- **WORK TO COMPLETE**
Give back all the records exactly, keeping every line whole.

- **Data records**
════
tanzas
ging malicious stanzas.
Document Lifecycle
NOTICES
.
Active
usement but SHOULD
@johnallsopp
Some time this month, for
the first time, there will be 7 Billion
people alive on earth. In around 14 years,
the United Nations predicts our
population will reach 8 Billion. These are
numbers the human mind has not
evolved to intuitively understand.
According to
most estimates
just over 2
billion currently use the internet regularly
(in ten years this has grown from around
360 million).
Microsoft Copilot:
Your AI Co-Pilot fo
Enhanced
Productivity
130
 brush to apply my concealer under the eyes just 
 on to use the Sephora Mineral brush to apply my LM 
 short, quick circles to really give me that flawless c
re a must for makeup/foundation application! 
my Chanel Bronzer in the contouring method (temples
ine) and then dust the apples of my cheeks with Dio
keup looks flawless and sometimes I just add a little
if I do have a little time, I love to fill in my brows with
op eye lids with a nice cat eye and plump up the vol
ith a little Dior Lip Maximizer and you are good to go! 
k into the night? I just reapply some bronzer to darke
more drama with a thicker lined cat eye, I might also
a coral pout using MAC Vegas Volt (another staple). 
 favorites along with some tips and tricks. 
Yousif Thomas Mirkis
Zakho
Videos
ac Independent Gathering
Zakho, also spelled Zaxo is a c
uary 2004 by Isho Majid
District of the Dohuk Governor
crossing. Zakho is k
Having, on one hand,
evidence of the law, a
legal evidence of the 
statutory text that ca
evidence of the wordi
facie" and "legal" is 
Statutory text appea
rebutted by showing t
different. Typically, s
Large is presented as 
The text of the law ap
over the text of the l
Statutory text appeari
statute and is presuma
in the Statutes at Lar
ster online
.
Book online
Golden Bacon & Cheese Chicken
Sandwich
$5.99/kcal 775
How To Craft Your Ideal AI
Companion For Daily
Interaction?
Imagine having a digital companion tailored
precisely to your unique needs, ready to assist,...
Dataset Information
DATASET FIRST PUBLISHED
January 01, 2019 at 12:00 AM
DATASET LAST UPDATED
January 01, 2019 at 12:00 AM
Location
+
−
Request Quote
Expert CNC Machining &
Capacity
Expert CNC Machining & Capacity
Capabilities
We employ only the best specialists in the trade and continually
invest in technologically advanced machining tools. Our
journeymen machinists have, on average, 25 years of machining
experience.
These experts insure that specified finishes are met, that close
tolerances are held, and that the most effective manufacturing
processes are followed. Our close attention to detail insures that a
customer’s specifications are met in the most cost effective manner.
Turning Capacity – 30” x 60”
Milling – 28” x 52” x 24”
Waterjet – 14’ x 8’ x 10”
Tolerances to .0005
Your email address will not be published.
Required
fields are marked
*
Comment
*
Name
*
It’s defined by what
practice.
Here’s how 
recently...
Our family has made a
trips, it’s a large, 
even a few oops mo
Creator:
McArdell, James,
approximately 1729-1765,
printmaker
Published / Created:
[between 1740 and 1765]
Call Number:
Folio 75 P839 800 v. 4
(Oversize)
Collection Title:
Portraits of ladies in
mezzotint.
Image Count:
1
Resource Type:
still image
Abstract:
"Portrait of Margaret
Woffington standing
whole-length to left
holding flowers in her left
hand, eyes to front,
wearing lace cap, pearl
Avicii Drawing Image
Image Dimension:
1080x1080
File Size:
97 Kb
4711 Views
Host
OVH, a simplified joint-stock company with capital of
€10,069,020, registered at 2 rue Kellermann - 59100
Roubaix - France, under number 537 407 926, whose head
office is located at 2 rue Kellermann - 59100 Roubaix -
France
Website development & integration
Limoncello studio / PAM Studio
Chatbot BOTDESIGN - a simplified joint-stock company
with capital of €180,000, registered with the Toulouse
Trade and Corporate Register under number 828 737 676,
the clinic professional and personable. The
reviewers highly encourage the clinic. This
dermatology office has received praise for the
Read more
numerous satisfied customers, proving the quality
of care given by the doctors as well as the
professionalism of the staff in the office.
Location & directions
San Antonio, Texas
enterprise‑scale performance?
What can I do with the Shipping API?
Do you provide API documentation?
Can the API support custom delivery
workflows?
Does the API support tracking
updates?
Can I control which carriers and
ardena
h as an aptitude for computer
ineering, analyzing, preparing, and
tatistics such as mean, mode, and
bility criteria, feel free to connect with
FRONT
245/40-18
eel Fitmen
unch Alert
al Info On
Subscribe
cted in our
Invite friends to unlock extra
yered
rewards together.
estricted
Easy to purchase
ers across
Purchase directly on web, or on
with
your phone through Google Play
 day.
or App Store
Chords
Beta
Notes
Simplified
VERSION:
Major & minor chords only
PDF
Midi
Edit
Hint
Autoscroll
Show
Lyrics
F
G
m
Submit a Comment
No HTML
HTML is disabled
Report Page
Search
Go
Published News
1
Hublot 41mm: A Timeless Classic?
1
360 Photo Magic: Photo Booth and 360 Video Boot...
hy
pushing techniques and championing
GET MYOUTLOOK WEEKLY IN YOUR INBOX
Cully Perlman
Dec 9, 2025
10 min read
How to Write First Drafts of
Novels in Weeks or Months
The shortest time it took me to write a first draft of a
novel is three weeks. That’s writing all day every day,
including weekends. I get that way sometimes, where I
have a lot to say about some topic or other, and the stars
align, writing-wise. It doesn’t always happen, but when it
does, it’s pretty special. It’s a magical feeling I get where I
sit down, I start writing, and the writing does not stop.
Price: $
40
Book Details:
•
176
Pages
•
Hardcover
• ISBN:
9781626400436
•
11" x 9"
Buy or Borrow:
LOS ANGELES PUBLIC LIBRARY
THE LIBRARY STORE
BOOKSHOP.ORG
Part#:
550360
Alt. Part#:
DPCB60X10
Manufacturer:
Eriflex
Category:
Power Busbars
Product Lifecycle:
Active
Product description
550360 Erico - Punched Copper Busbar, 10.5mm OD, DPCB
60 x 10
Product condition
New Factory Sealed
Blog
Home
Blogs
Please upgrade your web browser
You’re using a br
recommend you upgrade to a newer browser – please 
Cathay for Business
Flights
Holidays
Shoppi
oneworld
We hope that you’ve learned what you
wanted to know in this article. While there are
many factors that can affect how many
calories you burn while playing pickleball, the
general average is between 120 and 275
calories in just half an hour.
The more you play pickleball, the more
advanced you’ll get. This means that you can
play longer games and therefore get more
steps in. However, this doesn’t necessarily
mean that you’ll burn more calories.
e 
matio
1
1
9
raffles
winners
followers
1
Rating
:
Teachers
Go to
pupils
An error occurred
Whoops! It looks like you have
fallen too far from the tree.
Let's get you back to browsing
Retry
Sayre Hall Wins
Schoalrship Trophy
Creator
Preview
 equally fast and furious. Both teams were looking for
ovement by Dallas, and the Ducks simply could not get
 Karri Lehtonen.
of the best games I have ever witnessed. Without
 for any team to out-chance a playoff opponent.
════
- **RESPONSE AREA**
tanzas
ging malicious stanzas.
Document Lifecycle
NOTICES
.
Active
usement but SHOULD
@johnallsopp
Some time this month, for
the first time, there will be 7 Billion
people alive on earth. In around 14 years,
the United Nations predicts our
population will reach 8 Billion. These are
numbers the human mind has not
evolved to intuitively understand.
According to
most estimates
just over 2
billion currently use the internet regularly
(in ten years this has grown from around
360 million).
Microsoft Copilot:
Your AI Co-Pilot fo
Enhanced
Productivity
130
 brush to apply my concealer under the eyes just 
 on to use the Sephora Mineral brush to apply my LM 
 short, quick circles to really give me that flawless c
re a must for makeup/foundation application! 
my Chanel Bronzer in the contouring method (temples
ine) and then dust the apples of my cheeks with Dio
keup looks flawless and sometimes I just add a little
if I do have a little time, I love to fill in my brows with
op eye lids with a nice cat eye and plump up the vol
ith a little Dior Lip Maximizer and you are good to go! 
k into the night? I just reapply some bronzer to darke
more drama with a thicker lined cat eye, I might also
a coral pout using MAC Vegas Volt (another staple). 
 favorites along with some tips and tricks. 
Yousif Thomas Mirkis
Zakho
Videos
ac Independent Gathering
Zakho, also spelled Zaxo is a c
uary 2004 by Isho Majid
District of the Dohuk Governor
crossing. Zakho is k
Having, on one hand,
evidence of the law, a
legal evidence of the 
statutory text that ca
evidence of the wordi
facie" and "legal" is 
Statutory text appea
rebutted by showing t
different. Typically, s
Large is presented as 
The text of the law ap
over the text of the l
Statutory text appeari
statute and is presuma
in the Statutes at Lar
ster online
.
Book online
Golden Bacon & Cheese Chicken
Sandwich
$5.99/kcal 775
How To Craft Your Ideal AI
Companion For Daily
Interaction?
Imagine having a digital companion tailored
precisely to your unique needs, ready to assist,...
Dataset Information
DATASET FIRST PUBLISHED
January 01, 2019 at 12:00 AM
DATASET LAST UPDATED
January 01, 2019 at 12:00 AM
Location
+
−
Request Quote
Expert CNC Machining &
Capacity
Expert CNC Machining & Capacity
Capabilities
We employ only the best specialists in the trade and continually
invest in technologically advanced machining tools. Our
journeymen machinists have, on average, 25 years of machining
experience.
These experts insure that specified finishes are met, that close
tolerances are held, and that the most effective manufacturing
processes are followed. Our close attention to detail insures that a
customer’s specifications are met in the most cost effective manner.
Turning Capacity – 30” x 60”
Milling – 28” x 52” x 24”
Waterjet – 14’ x 8’ x 10”
Tolerances to .0005
Your email address will not be published.
Required
fields are marked
*
Comment
*
Name
*
It’s defined by what
practice.
Here’s how 
recently...
Our family has made a
trips, it’s a large, 
even a few oops mo
Creator:
McArdell, James,
approximately 1729-1765,
printmaker
Published / Created:
[between 1740 and 1765]
Call Number:
Folio 75 P839 800 v. 4
(Oversize)
Collection Title:
Portraits of ladies in
mezzotint.
Image Count:
1
Resource Type:
still image
Abstract:
"Portrait of Margaret
Woffington standing
whole-length to left
holding flowers in her left
hand, eyes to front,
wearing lace cap, pearl
Avicii Drawing Image
Image Dimension:
1080x1080
File Size:
97 Kb
4711 Views
Host
OVH, a simplified joint-stock company with capital of
€10,069,020, registered at 2 rue Kellermann - 59100
Roubaix - France, under number 537 407 926, whose head
office is located at 2 rue Kellermann - 59100 Roubaix -
France
Website development & integration
Limoncello studio / PAM Studio
Chatbot BOTDESIGN - a simplified joint-stock company
with capital of €180,000, registered with the Toulouse
Trade and Corporate Register under number 828 737 676,
the clinic professional and personable. The
reviewers highly encourage the clinic. This
dermatology office has received praise for the
Read more
numerous satisfied customers, proving the quality
of care given by the doctors as well as the
professionalism of the staff in the office.
Location & directions
San Antonio, Texas
enterprise‑scale performance?
What can I do with the Shipping API?
Do you provide API documentation?
Can the API support custom delivery
workflows?
Does the API support tracking
updates?
Can I control which carriers and
ardena
h as an aptitude for computer
ineering, analyzing, preparing, and
tatistics such as mean, mode, and
bility criteria, feel free to connect with
FRONT
245/40-18
eel Fitmen
unch Alert
al Info On
Subscribe
cted in our
Invite friends to unlock extra
yered
rewards together.
estricted
Easy to purchase
ers across
Purchase directly on web, or on
with
your phone through Google Play
 day.
or App Store
Chords
Beta
Notes
Simplified
VERSION:
Major & minor chords only
PDF
Midi
Edit
Hint
Autoscroll
Show
Lyrics
F
G
m
Submit a Comment
No HTML
HTML is disabled
Report Page
Search
Go
Published News
1
Hublot 41mm: A Timeless Classic?
1
360 Photo Magic: Photo Booth and 360 Video Boot...
hy
pushing techniques and championing
GET MYOUTLOOK WEEKLY IN YOUR INBOX
Cully Perlman
Dec 9, 2025
10 min read
How to Write First Drafts of
Novels in Weeks or Months
The shortest time it took me to write a first draft of a
novel is three weeks. That’s writing all day every day,
including weekends. I get that way sometimes, where I
have a lot to say about some topic or other, and the stars
align, writing-wise. It doesn’t always happen, but when it
does, it’s pretty special. It’s a magical feeling I get where I
sit down, I start writing, and the writing does not stop.
Price: $
40
Book Details:
•
176
Pages
•
Hardcover
• ISBN:
9781626400436
•
11" x 9"
Buy or Borrow:
LOS ANGELES PUBLIC LIBRARY
THE LIBRARY STORE
BOOKSHOP.ORG
Part#:
550360
Alt. Part#:
DPCB60X10
Manufacturer:
Eriflex
Category:
Power Busbars
Product Lifecycle:
Active
Product description
550360 Erico - Punched Copper Busbar, 10.5mm OD, DPCB
60 x 10
Product condition
New Factory Sealed
Blog
Home
Blogs
Please upgrade your web browser
You’re using a br
recommend you upgrade to a newer browser – please 
Cathay for Business
Flights
Holidays
Shoppi
oneworld
We hope that you’ve learned what you
wanted to know in this article. While there are
many factors that can affect how many
calories you burn while playing pickleball, the
general average is between 120 and 275
calories in just half an hour.
The more you play pickleball, the more
advanced you’ll get. This means that you can
play longer games and therefore get more
steps in. However, this doesn’t necessarily
mean that you’ll burn more calories.
e 
matio
1
1
9
raffles
winners
followers
1
Rating
:
Teachers
Go to
pupils
An error occurred
Whoops! It looks like you have
fallen too far from the tree.
Let's get you back to browsing
Retry
Sayre Hall Wins
Schoalrship Trophy
Creator
Preview
 equally fast and furious. Both teams were looking for
ovement by Dallas, and the Ducks simply could not get
 Karri Lehtonen.
of the best games I have ever witnessed. Without
 for any team to out-chance a playoff opponent.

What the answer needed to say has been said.